**What to do:**
In the forum thread, what work did maryannpatty's father do?

**Supplied passage:**
*** Begin section ***
How fascinating this article is. Don't think I had heard that much about ships that allowed aircraft to be repaired on the front-line.


----------



## maryannpatty (Jan 27, 2008)

My father was Leo Max Clark from Ohio. He was a mechanic on one of the floating aircraft repair ships. We could find very little information about this secret project before his death. I am so glad to be able to find out more about his service to his country.


----------



## syscom3 (Jan 27, 2008)

Was your father a B29 mechanic?


----------



## maryannpatty (Jan 27, 2008)

Yes, I believe he was. Did you know him?


----------



## DerAdlerIstGelandet (Jan 27, 2008)

No sys was not even alive back then...


----------



## syscom3 (Jan 27, 2008)

Maryann, theres a B29 forum that has many members (aircrew and ground support) that were involved with the bomber. They are a wealth of information. Who knows, maybe someone was in your fathers unit.
*** End section ***
**Data provided:**
*** Begin section ***
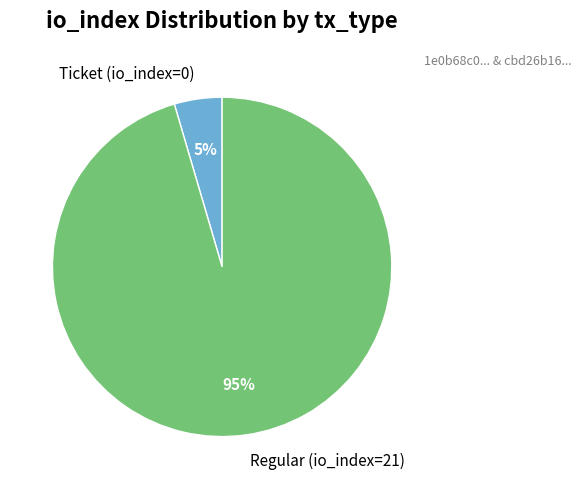

Rank the categories by value from lowest to highest.

Ticket (io_index=0), Regular (io_index=21)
*** End section ***
**Task solution:**
He was a mechanic on one of the floating aircraft repair ships.